Come avvennero le prove?

«In laboratorio adottammo la tecnica delle colture di arricchimento: essa consiste nell’imporre ad esempio in una provetta la colla alterata e indesiderata, come unica fonte di “cibo” a milioni di batteri di specie diverse già naturalmente presenti in una piccola quantità di terra. Dopo alcuni mesi, la nostra attenzione venne riposta solo a quei batteri adattatisi alle nuove condizioni di vita: identificato come Pseudomonas stutzeri ceppo A29. In pratica fu una unica specie a ‘decidere’ di mangiare la colla per sopravvivere. L’esperimento finale avvenne su piccole porzioni di affreschi secondari. La prima volta, su una ampia superficie di 27 metri quadrati, per vedere l’effetto, ci vollero dodici ore.

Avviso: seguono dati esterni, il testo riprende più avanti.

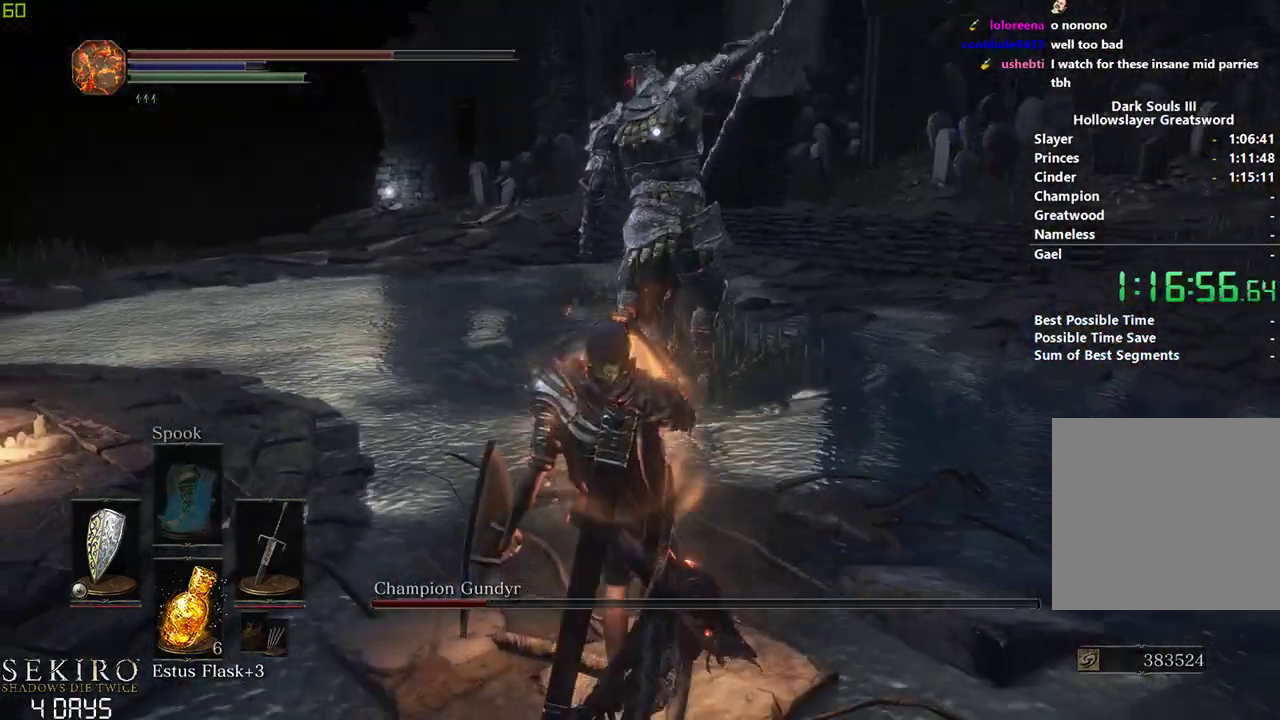
{"buttons": [], "left_stick": "down-left", "right_stick": "center", "events": [[83, "X", "down"], [250, "X", "up"], [267, "left_stick", "down-left"]]}
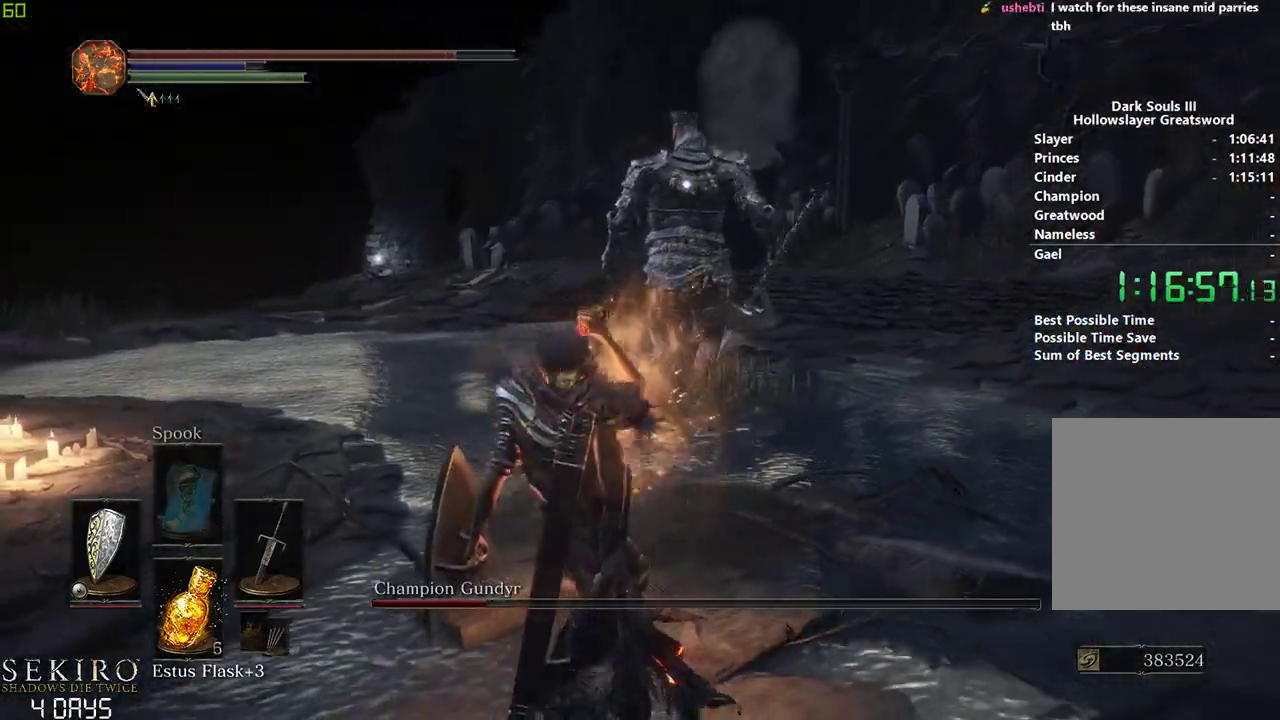
{"buttons": [], "left_stick": "center", "right_stick": "center", "events": [[117, "left_stick", "left"], [267, "left_stick", "center"]]}
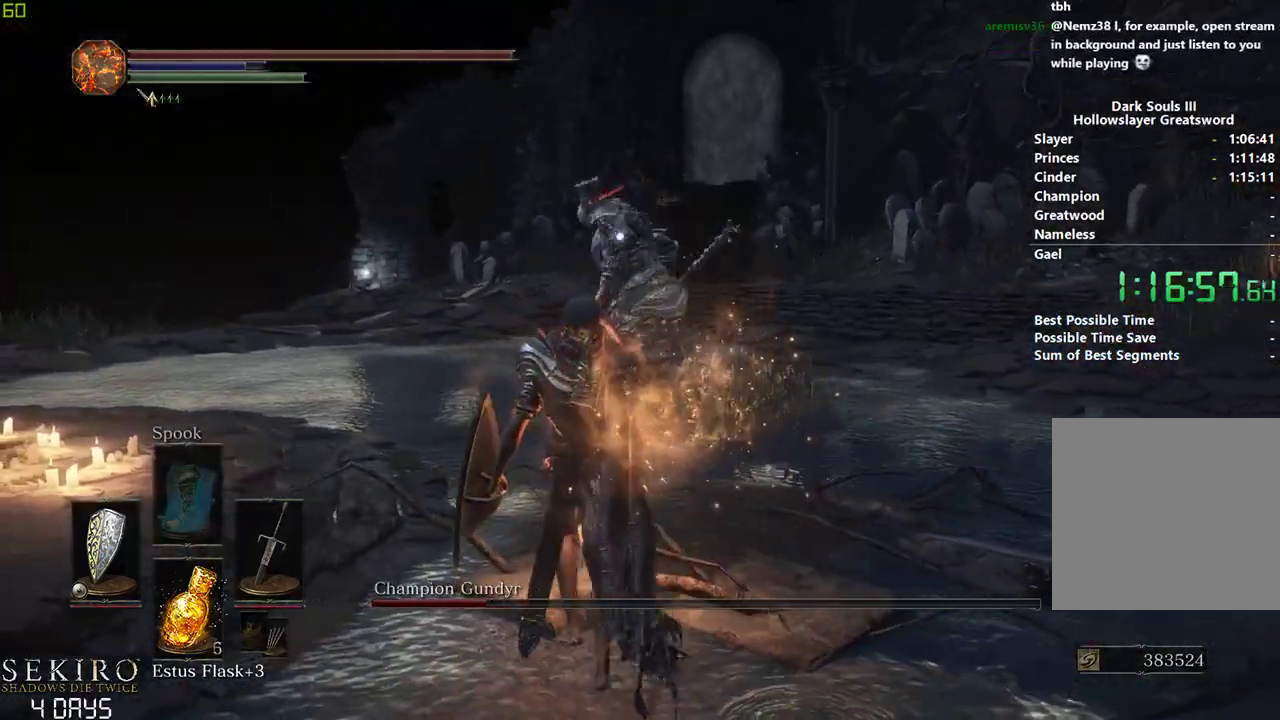
{"buttons": [], "left_stick": "center", "right_stick": "center", "events": []}
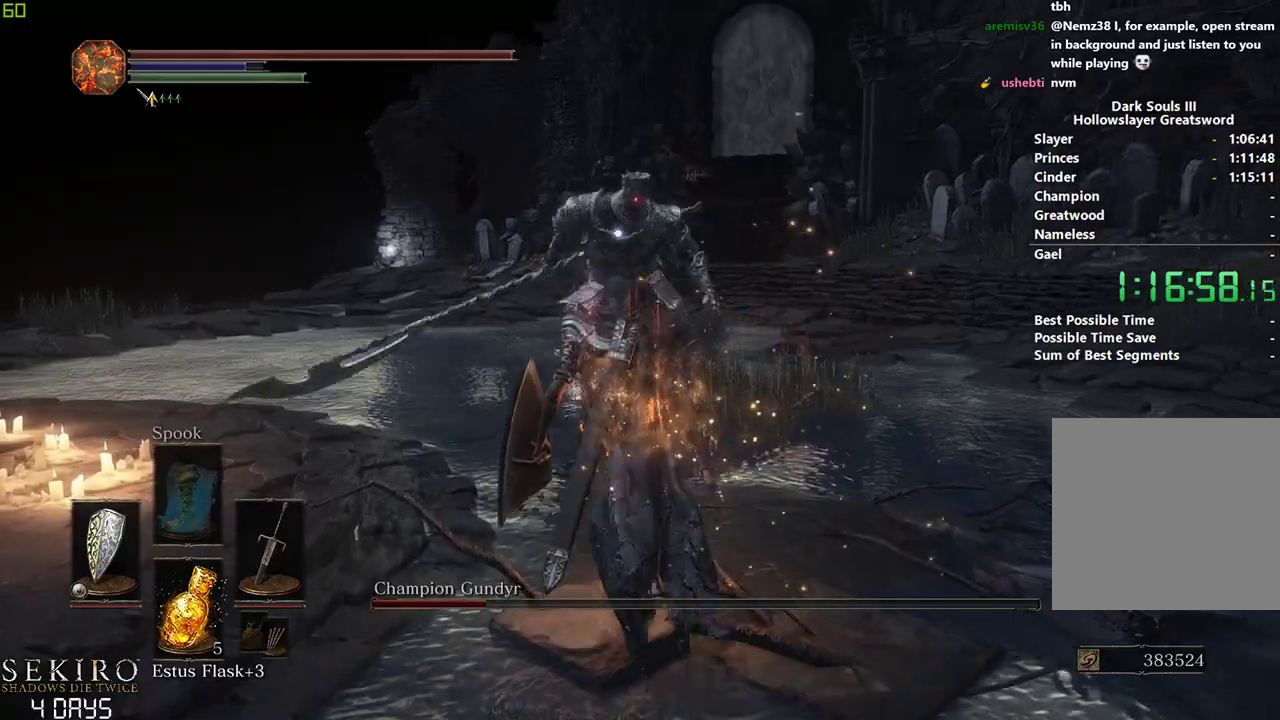
{"buttons": [], "left_stick": "center", "right_stick": "center", "events": [[300, "left_stick", "right"], [417, "left_stick", "center"]]}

Nelle successive, invece, ne sono state sufficienti molte di meno».

Come venivano applicati sull’affresco?

«Le sezioni degli affreschi da biopulire era posti in orizzontale, quindi venivano coperte con strisce di cotone imbibito a rullo con sospensioni batteriche vitali di Pseudomonas stutzeri».

Ma è vero che, ogni volta, spediva i batteri a Pisa con il corriere espresso?

«Esatto. Infatti la settimana antecedente, in laboratorio i batteri veniva coltivati in fermentatore, quindi in genere, il lunedi successivo venivano concentrati, rigorosamente conservati in ghiaccio e spediti. Giunti a Pisa, i restauratori li riportavano alla temperatura necessaria per attivarli, li diluivano in acqua e poi li stendevano sull’affresco».

Questo metodo ha dei costi molto alti?

«Abbiamo fatto una analisi comparata con il più comune uso di enzimi e di agenti chimici. La nostra tecnica di biopulitura ha con questi un rapporto di 1 a 3. Quindi è molto più economico e ha anche il pregio di essere sostenibile».

Cioè?

«I batteri mangia-colla sono già presenti in natura e non sono sporigeni, cioè non hanno la possibilità di passare in una fase di dormienza in condizioni di stress ambientali. Così dopo l’uso e le successive fasi di delicate spugnature degli affreschi con acqua ed asciugatura delle superfici, i batteri muoiono e quindi non si rischia una eventuale ripartenza di una loro attività che altrimenti non potremmo controllare».